We made mistakes and so did our kids.

But under Phil’s leadership and love our family thrived, our marriage became bigger than just us, and our ministry came to encompass a whole bevy of gifted individuals who are now leading their own families in the way of the Kingdom.

And it all started with a vision. And a prayer. And just the tiniest hope that maybe God could do something with us— something magnificent, something world changing.

It was 1981 and we were living in a dingy rental home near Multnomah University while Phil went to grad school. I had a six-month-old baby, no family nearby, no friends, no car, and no money. But just down the street was a fabulous used bookstore in the basement of a decrepit old house. One day while I was perusing the musty shelves for something to read, I stumbled upon an out of print book that changed my whole view of parenthood. With the unfortunate title of, “Marriage to a Difficult Man”, I’m sure Phil must have wondered what in the world was up with me! But this was a biography of one of America’s most influential theologians, Jonathon Edwards.

Towards the back of the book, the author had listed the impact that Jonathon and Sarah Edwards’ family had had on the history of our nation. Generation after generation of men and women of tremendous influence whose mission became bringing the Kingdom into the world in which they lived.

There were politicians and pastors and missionaries and culture changers. Artists and policy makers and ambassadors and even a Vice-President of the United States.

I was blown away.

Two painfully ordinary people who were used by God to affect extraordinary influence on the world.

And we wanted to do the same.

You see we’d come to know the Lord so late in life that the first many years were spent just figuring out what it meant to be Jesus followers. We assumed that our direct impact would be less than spectacular.

But we knew our children would have a different story. And so God put it on our hearts to pray for and work towards and make it our mission to raise up a generation of Jesus followers who would love Him and know Him and be equipped to serve Him in ways far beyond our own limited capacities.

And He did.

Crazy.

John Mark serves Him as lead pastor of Solid Rock. Rebekah and her husband Steve are bringing light and joy and hope right there in the middle of L.A.’s design culture. Elizabeth is pouring into her children and partnering with her husband who is a pastor. Matt spends his days studying theology so he can be equipped for the mission God calls him to.

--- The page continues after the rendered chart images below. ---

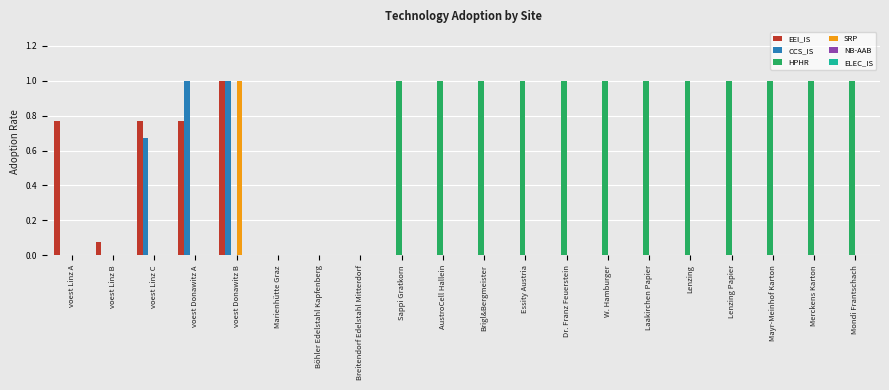

Between voest Linz C and Böhler Edelstahl Kapfenberg, which series saw the biggest shift?

EEI_IS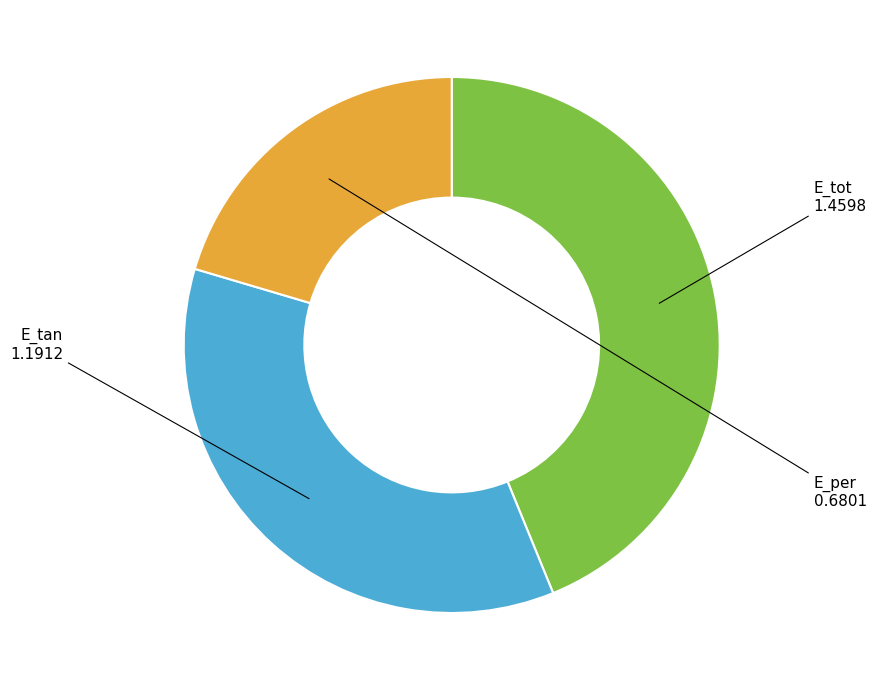

Count the number of slices in the pie.

3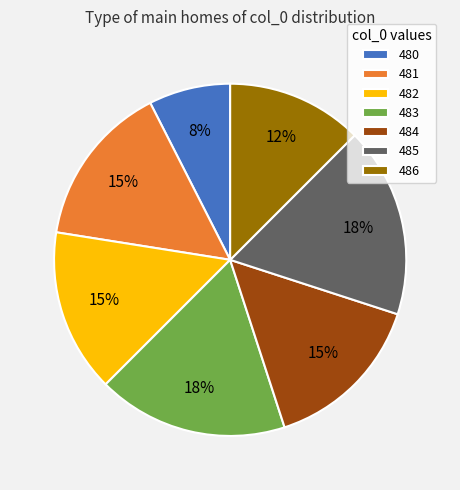

How many slices are in this pie chart?

7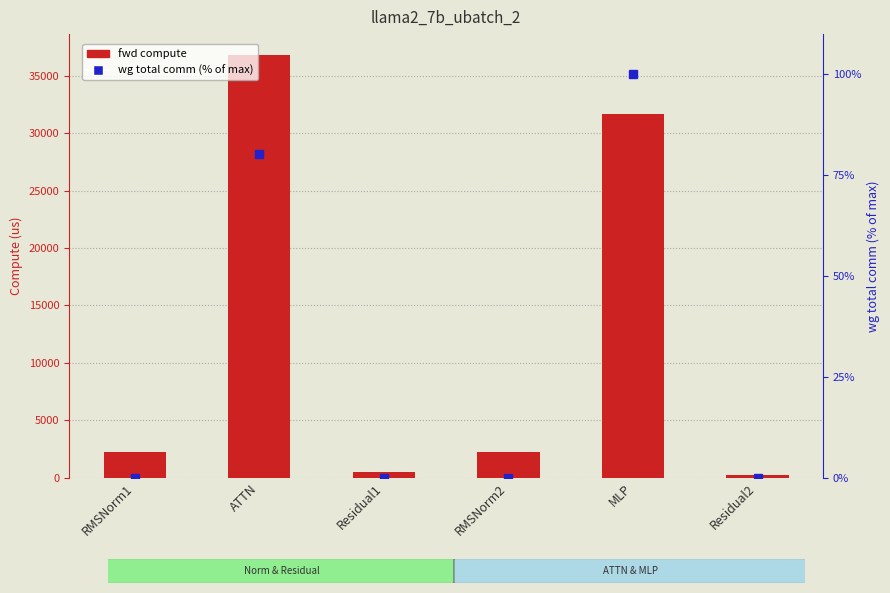

Reading right to left, list all the values displayed in this chart.

fwd compute: Residual2=245.8	MLP=31653.9	RMSNorm2=2280.6	Residual1=491.5	ATTN=36785.3	RMSNorm1=2280.6
wg total comm (% of max): Residual2=0.0	MLP=100.0	RMSNorm2=0.0	Residual1=0.0	ATTN=80.2	RMSNorm1=0.0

And we all have huge flaws and embarrassing tendencies. Sin and Satan crouch at the door waiting for us to mess up, just like everyone else.

We do fail, we will fail.

But our family has chosen to hide in the shelter of a Redeemer who uses even people like us.

And now the next generation of passionate Jesus followers are being trained… what will they be? And do? Will their names someday be listed in the back of an out of print book in an obscure bookstore?

Phil and I have chosen to give our lives to this crazy Comer family of ours.

Together.

Because with Phil leading and me serving and both of us praying and talking and working and loving and doing hard things, we have formed something beautiful. Something important.

And that, my dear friends, is one incredibly valuable reason for marriage.

And one incredibly important reason to choose carefully.